### [What you need to do]
Copy every line below word for word, and leave the pictures out of your answer.

### [Material for this exercise]
┌────────
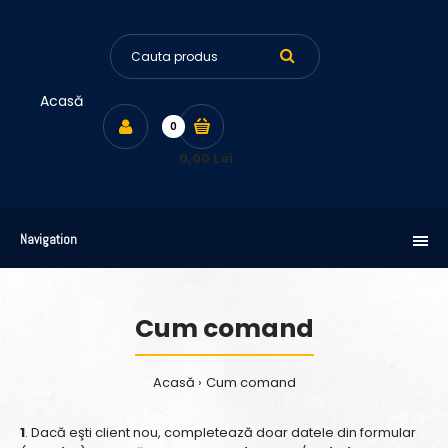
Acasă
0
0,00 Lei
Navigation
Cum comand
Acasă
Cum comand
1
. Dacă eşti client nou, completează doar datele din formular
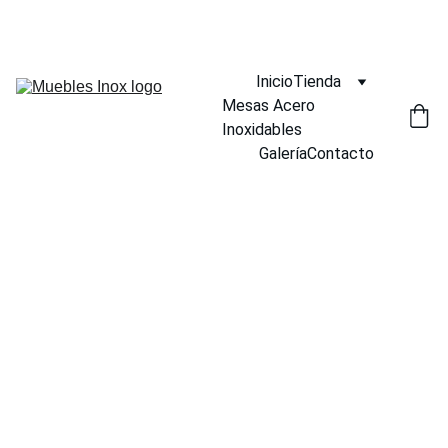
¡DESCUENTOS INCREÍBLES EN MUEBLES INOX AHORA!
Inicio
Tienda
Mesas Acero 
Inoxidables
Galería
Contacto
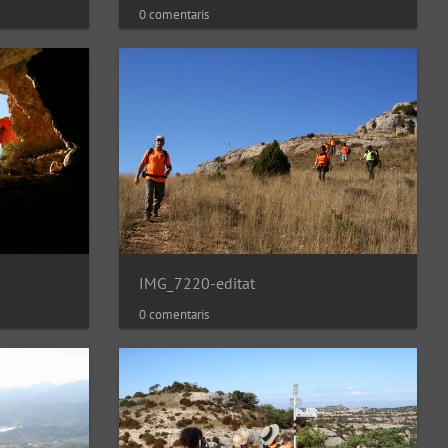
0 comentaris
IMG_7220-editat
0 comentaris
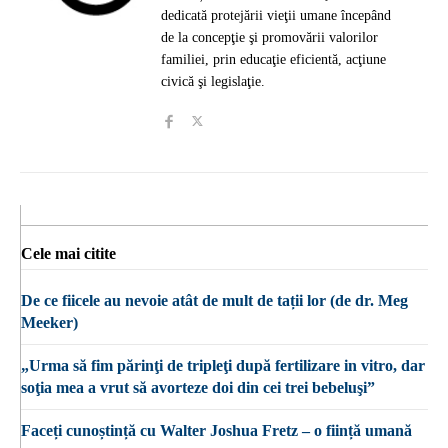
dedicată protejării vieţii umane începând
de la concepţie şi promovării valorilor
familiei, prin educaţie eficientă, acţiune
civică şi legislaţie.
Cele mai citite
De ce fiicele au nevoie atât de mult de tații lor (de dr. Meg
Meeker)
„Urma să fim părinţi de tripleţi după fertilizare in vitro, dar
soţia mea a vrut să avorteze doi din cei trei bebeluşi”
Faceți cunoștință cu Walter Joshua Fretz – o ființă umană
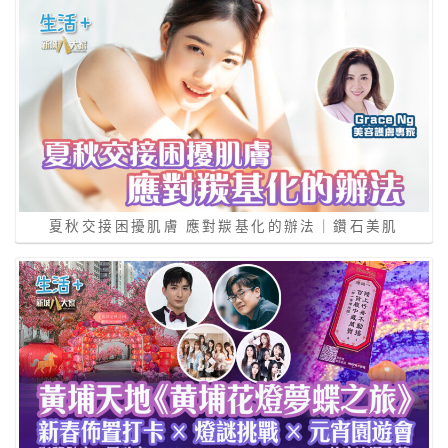
夏秋交接困擾肌膚 應對羰基化的辦法｜鑽石美肌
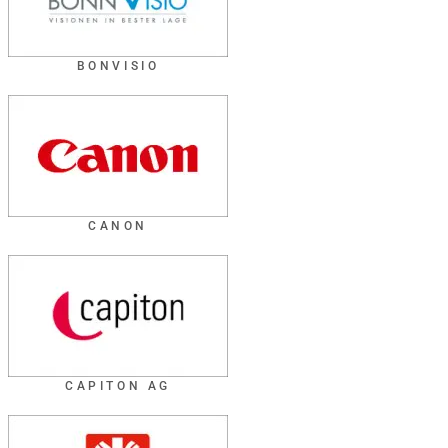
BONVISIO
CANON
CAPITON AG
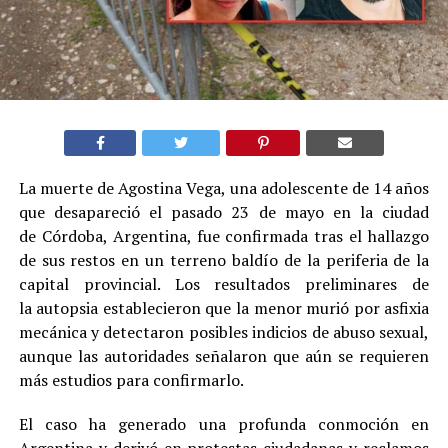
La muerte de Agostina Vega, una adolescente de 14 años
que desapareció el pasado 23 de mayo en la ciudad
de Córdoba, Argentina, fue confirmada tras el hallazgo
de sus restos en un terreno baldío de la periferia de la
capital provincial. Los resultados preliminares de
la autopsia establecieron que la menor murió por asfixia
mecánica y detectaron posibles indicios de abuso sexual,
aunque las autoridades señalaron que aún se requieren
más estudios para confirmarlo.
El caso ha generado una profunda conmoción en
Argentina y derivó en protestas ciudadanas y reclamos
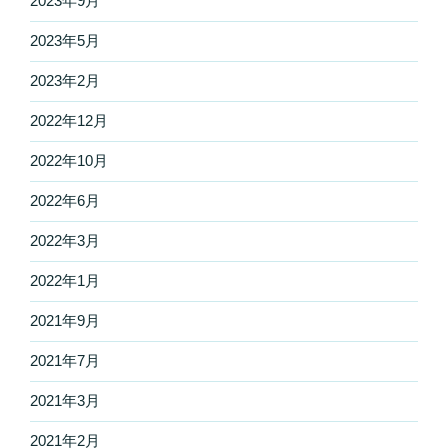
2023年9月
2023年5月
2023年2月
2022年12月
2022年10月
2022年6月
2022年3月
2022年1月
2021年9月
2021年7月
2021年3月
2021年2月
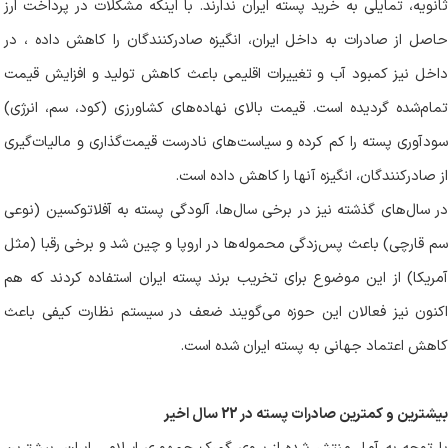
ثانویه، تمایلی به خرید پسته ایران ندارند. با اینکه مشکلات در پرداخت ارز
حاصل از صادرات به داخل ایران، انگیزه صادرکنندگان را کاهش داده ، در
داخل نیز کمبود آب و تغییرات اقلیمی باعث کاهش تولید و افزایش قیمت
تمام‌شده گردیده است. قیمت بالای نهاده‌های کشاورزی (کود، سم، انرژی)
سودآوری پسته را کم کرده و سیاست‌های نادرست قیمت‌گذاری و مالیات‌گیری
از صادرکنندگان، انگیزه آنها را کاهش داده است
.
در سال‌های گذشته نیز در برخی سال‌ها، آلودگی پسته به آفلاتوکسین (نوعی
سم قارچی) باعث پس‌زدگی محموله‌ها در اروپا و چین شد و برخی رقبا (مثل
آمریکا) از این موضوع برای تخریب برند پسته ایران استفاده کردند که هم
اکنون نیز فعالان این حوزه می‌گویند ضعف در سیستم نظارت کیفی باعث
کاهش اعتماد جهانی به پسته ایران شده است
.
بیشترین و کمترین
صادرات پسته در 22 سال اخیر
با توجه به آمار منتشر شده از سوی گمرک جمهوری اسلامی ایران، بیشترین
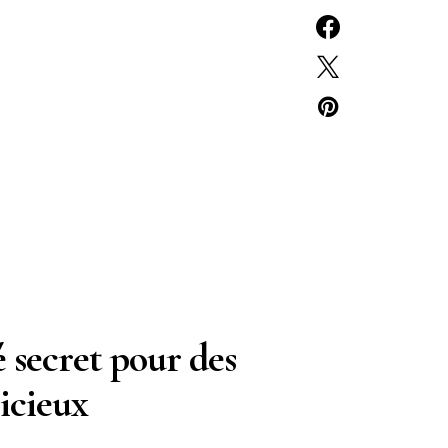
é secret pour des
licieux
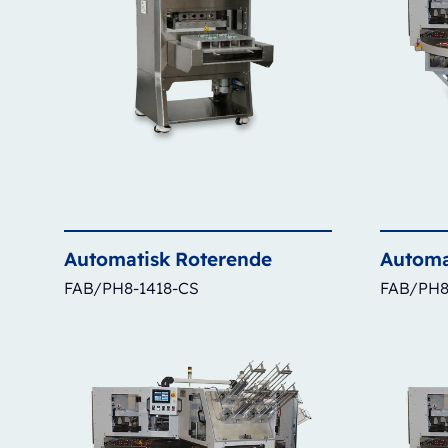
Automatisk
Roterende
Automa
FAB/PH8-1418-CS
FAB/PH8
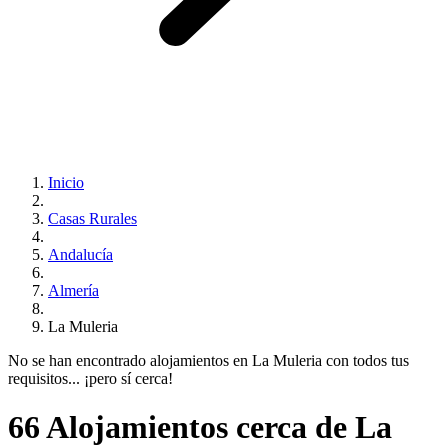
Inicio
Casas Rurales
Andalucía
Almería
La Muleria
No se han encontrado alojamientos en La Muleria con todos tus
requisitos... ¡pero sí cerca!
66 Alojamientos cerca de La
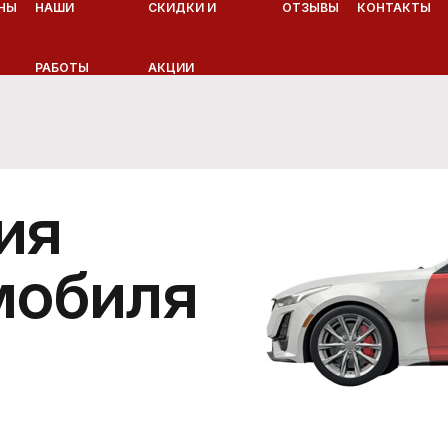
НЫ
НАШИ
СКИДКИ И
ОТЗЫВЫ
КОНТАКТЫ
РАБОТЫ
АКЦИИ
ия
мобиля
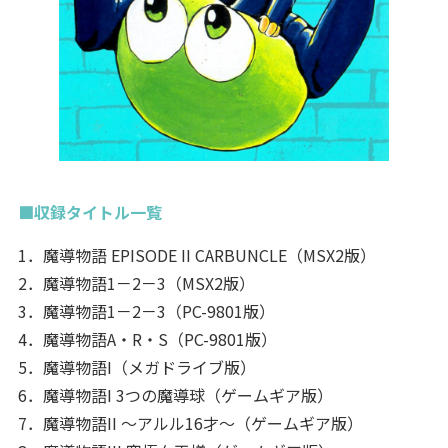
■収録タイトル一覧
1．魔導物語 EPISODE II CARBUNCLE（MSX2版）
2．魔導物語1－2－3（MSX2版）
3．魔導物語1－2－3（PC-9801版）
4．魔導物語A・R・S（PC-9801版）
5．魔導物語I（メガドライブ版）
6．魔導物語I 3つの魔導球（ゲームギア版）
7．魔導物語II ～アルル16才～（ゲームギア版）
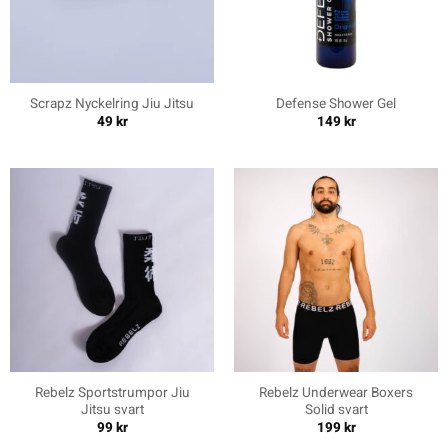
Scrapz Nyckelring Jiu Jitsu
Defense Shower Gel
49
kr
149
kr
Rebelz Sportstrumpor Jiu
Rebelz Underwear Boxers
Jitsu svart
Solid svart
99
kr
199
kr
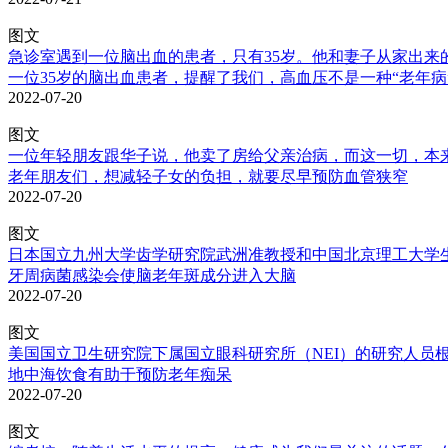
图文
急诊室遇到一位脑出血的患者，只有35岁。他和妻子从家出来
一位35岁的脑出血患者，提醒了我们，高血压不是一种“老年病
2022-07-20
图文
一位年轻朋友跟华子说，他卖了房给父亲治病，而这一切，本来
老年朋友们，想减轻子女的负担，就要尽早预防血管狭窄
2022-07-20
图文
日本国立九州大学齿学研究院武洲准教授和中国北京理工大学生
牙周病菌感染会使脑老年斑成分进入大脑
2022-07-20
图文
美国国立卫生研究院下属国立眼科研究所（NEI）的研究人员根
地中海饮食有助于预防老年痴呆
2022-07-20
图文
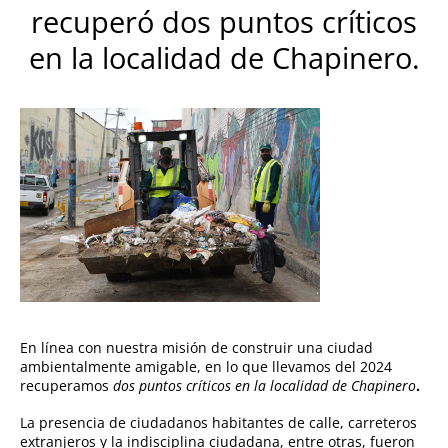
recuperó dos puntos críticos
en la localidad de Chapinero.
En línea con nuestra misión de construir una ciudad
ambientalmente amigable, en lo que llevamos del 2024
recuperamos
dos puntos críticos en la localidad de Chapinero
.
La presencia de ciudadanos habitantes de calle, carreteros
extranjeros y la indisciplina ciudadana, entre otras, fueron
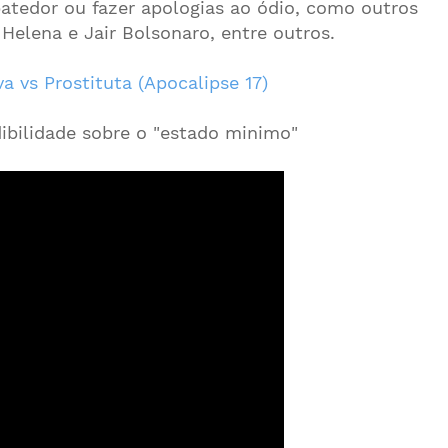
atedor ou fazer apologias ao ódio, como outros
elena e Jair Bolsonaro, entre outros.
va vs Prostituta (Apocalipse 17)
ibilidade sobre o "estado minimo"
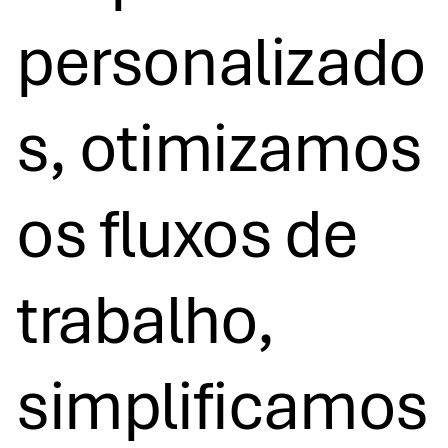
personalizado
s, otimizamos
os fluxos de
trabalho,
simplificamos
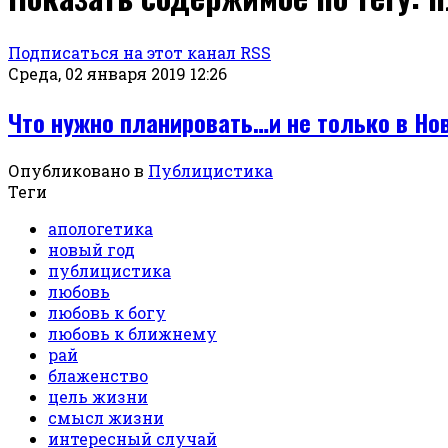
Подписаться на этот канал RSS
Среда, 02 января 2019 12:26
Что нужно планировать…и не только в Но
Опубликовано в
Публицистика
Теги
апологетика
новый год
публицистика
любовь
любовь к богу
любовь к ближнему
рай
блаженство
цель жизни
смысл жизни
интересный случай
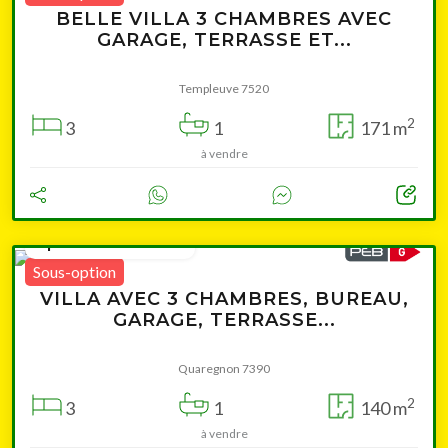
BELLE VILLA 3 CHAMBRES AVEC
GARAGE, TERRASSE ET...
Templeuve 7520
2
3
1
171 m
à vendre
à partir de 189 000 €
Sous-option
VILLA AVEC 3 CHAMBRES, BUREAU,
GARAGE, TERRASSE...
Quaregnon 7390
2
3
1
140 m
à vendre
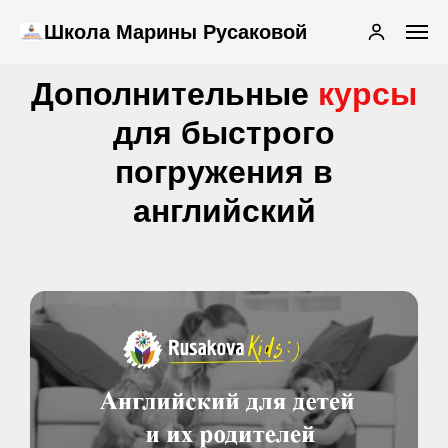
Школа Марины Русаковой
Дополнительные
курсы
для быстрого
погружения в
английский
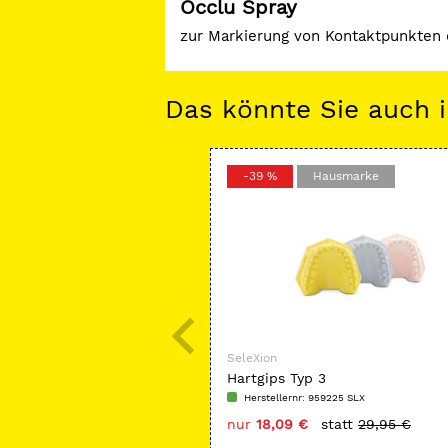
Occlu Spray
zur Markierung von Kontaktpunkten d
Das könnte Sie auch i
-39 %
Hausmarke
SeleXion
Hartgips Typ 3
Herstellernr: 959225 SLX
nur
18,09 €
statt
29,95 €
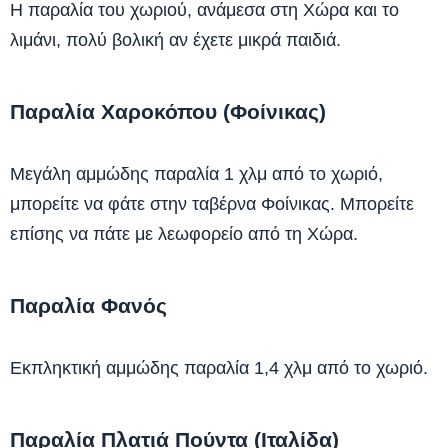
Η παραλία του χωριού, ανάμεσα στη Χώρα και το
λιμάνι, πολύ βολική αν έχετε μικρά παιδιά.
Παραλία Χαροκόπου (Φοίνικας)
Μεγάλη αμμώδης παραλία 1 χλμ από το χωριό,
μπορείτε να φάτε στην ταβέρνα Φοίνικας. Μπορείτε
επίσης να πάτε με λεωφορείο από τη Χώρα.
Παραλία Φανός
Εκπληκτική αμμώδης παραλία 1,4 χλμ από το χωριό.
Παραλία Πλατιά Πούντα (Ιταλίδα)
└────────
### [Solved problem]
Acasă
0
0,00 Lei
Navigation
Cum comand
Acasă
Cum comand
1
. Dacă eşti client nou, completează doar datele din formular
¡DESCUENTOS INCREÍBLES EN MUEBLES INOX AHORA!
Inicio
Tienda
Mesas Acero 
Inoxidables
Galería
Contacto
0 comentaris
IMG_7220-editat
0 comentaris
dedicată protejării vieţii umane începând
de la concepţie şi promovării valorilor
familiei, prin educaţie eficientă, acţiune
civică şi legislaţie.
Cele mai citite
De ce fiicele au nevoie atât de mult de tații lor (de dr. Meg
Meeker)
„Urma să fim părinţi de tripleţi după fertilizare in vitro, dar
soţia mea a vrut să avorteze doi din cei trei bebeluşi”
Faceți cunoștință cu Walter Joshua Fretz – o ființă umană
夏秋交接困擾肌膚 應對羰基化的辦法｜鑽石美肌
BONVISIO
CANON
CAPITON AG
La muerte de Agostina Vega, una adolescente de 14 años
que desapareció el pasado 23 de mayo en la ciudad
de Córdoba, Argentina, fue confirmada tras el hallazgo
de sus restos en un terreno baldío de la periferia de la
capital provincial. Los resultados preliminares de
la autopsia establecieron que la menor murió por asfixia
mecánica y detectaron posibles indicios de abuso sexual,
aunque las autoridades señalaron que aún se requieren
más estudios para confirmarlo.
El caso ha generado una profunda conmoción en
Argentina y derivó en protestas ciudadanas y reclamos
2023年9月
2023年5月
2023年2月
2022年12月
2022年10月
2022年6月
2022年3月
2022年1月
2021年9月
2021年7月
2021年3月
2021年2月
ثانویه، تمایلی به خرید پسته ایران ندارند. با اینکه مشکلات در پرداخت ارز
حاصل از صادرات به داخل ایران، انگیزه صادرکنندگان را کاهش داده ، در
داخل نیز کمبود آب و تغییرات اقلیمی باعث کاهش تولید و افزایش قیمت
تمام‌شده گردیده است. قیمت بالای نهاده‌های کشاورزی (کود، سم، انرژی)
سودآوری پسته را کم کرده و سیاست‌های نادرست قیمت‌گذاری و مالیات‌گیری
از صادرکنندگان، انگیزه آنها را کاهش داده است
.
در سال‌های گذشته نیز در برخی سال‌ها، آلودگی پسته به آفلاتوکسین (نوعی
سم قارچی) باعث پس‌زدگی محموله‌ها در اروپا و چین شد و برخی رقبا (مثل
آمریکا) از این موضوع برای تخریب برند پسته ایران استفاده کردند که هم
اکنون نیز فعالان این حوزه می‌گویند ضعف در سیستم نظارت کیفی باعث
کاهش اعتماد جهانی به پسته ایران شده است
.
بیشترین و کمترین
صادرات پسته در 22 سال اخیر
با توجه به آمار منتشر شده از سوی گمرک جمهوری اسلامی ایران، بیشترین
é secret pour des
licieux
Automatisk
Roterende
Automa
FAB/PH8-1418-CS
FAB/PH8
Inicio
Casas Rurales
Andalucía
Almería
La Muleria
No se han encontrado alojamientos en La Muleria con todos tus
requisitos... ¡pero sí cerca!
66 Alojamientos cerca de La
НЫ
НАШИ
СКИДКИ И
ОТЗЫВЫ
КОНТАКТЫ
РАБОТЫ
АКЦИИ
ия
мобиля
■収録タイトル一覧
1．魔導物語 EPISODE II CARBUNCLE（MSX2版）
2．魔導物語1－2－3（MSX2版）
3．魔導物語1－2－3（PC-9801版）
4．魔導物語A・R・S（PC-9801版）
5．魔導物語I（メガドライブ版）
6．魔導物語I 3つの魔導球（ゲームギア版）
7．魔導物語II ～アルル16才～（ゲームギア版）
Scrapz Nyckelring Jiu Jitsu
Defense Shower Gel
49
kr
149
kr
Rebelz Sportstrumpor Jiu
Rebelz Underwear Boxers
Jitsu svart
Solid svart
99
kr
199
kr
图文
急诊室遇到一位脑出血的患者，只有35岁。他和妻子从家出来
一位35岁的脑出血患者，提醒了我们，高血压不是一种“老年病
2022-07-20
图文
一位年轻朋友跟华子说，他卖了房给父亲治病，而这一切，本来
老年朋友们，想减轻子女的负担，就要尽早预防血管狭窄
2022-07-20
图文
日本国立九州大学齿学研究院武洲准教授和中国北京理工大学生
牙周病菌感染会使脑老年斑成分进入大脑
2022-07-20
图文
美国国立卫生研究院下属国立眼科研究所（NEI）的研究人员根
地中海饮食有助于预防老年痴呆
2022-07-20
图文
recuperó dos puntos críticos
en la localidad de Chapinero.
En línea con nuestra misión de construir una ciudad
ambientalmente amigable, en lo que llevamos del 2024
recuperamos
dos puntos críticos en la localidad de Chapinero
.
La presencia de ciudadanos habitantes de calle, carreteros
extranjeros y la indisciplina ciudadana, entre otras, fueron
atedor ou fazer apologias ao ódio, como outros
elena e Jair Bolsonaro, entre outros.
va vs Prostituta (Apocalipse 17)
ibilidade sobre o "estado minimo"
personalizado
s, otimizamos
os fluxos de
trabalho,
simplificamos
Подписаться на этот канал RSS
Среда, 02 января 2019 12:26
Что нужно планировать…и не только в Но
Опубликовано в
Публицистика
Теги
апологетика
новый год
публицистика
любовь
любовь к богу
любовь к ближнему
рай
блаженство
цель жизни
смысл жизни
интересный случай
BELLE VILLA 3 CHAMBRES AVEC
GARAGE, TERRASSE ET...
Templeuve 7520
2
3
1
171 m
à vendre
à partir de 189 000 €
Sous-option
VILLA AVEC 3 CHAMBRES, BUREAU,
GARAGE, TERRASSE...
Quaregnon 7390
2
3
1
140 m
à vendre
Школа Марины Русаковой
Дополнительные
курсы
для быстрого
погружения в
английский
Occlu Spray
zur Markierung von Kontaktpunkten d
Das könnte Sie auch i
-39 %
Hausmarke
SeleXion
Hartgips Typ 3
Herstellernr: 959225 SLX
nur
18,09 €
statt
29,95 €
Η παραλία του χωριού, ανάμεσα στη Χώρα και το
λιμάνι, πολύ βολική αν έχετε μικρά παιδιά.
Παραλία Χαροκόπου (Φοίνικας)
Μεγάλη αμμώδης παραλία 1 χλμ από το χωριό,
μπορείτε να φάτε στην ταβέρνα Φοίνικας. Μπορείτε
επίσης να πάτε με λεωφορείο από τη Χώρα.
Παραλία Φανός
Εκπληκτική αμμώδης παραλία 1,4 χλμ από το χωριό.
Παραλία Πλατιά Πούντα (Ιταλίδα)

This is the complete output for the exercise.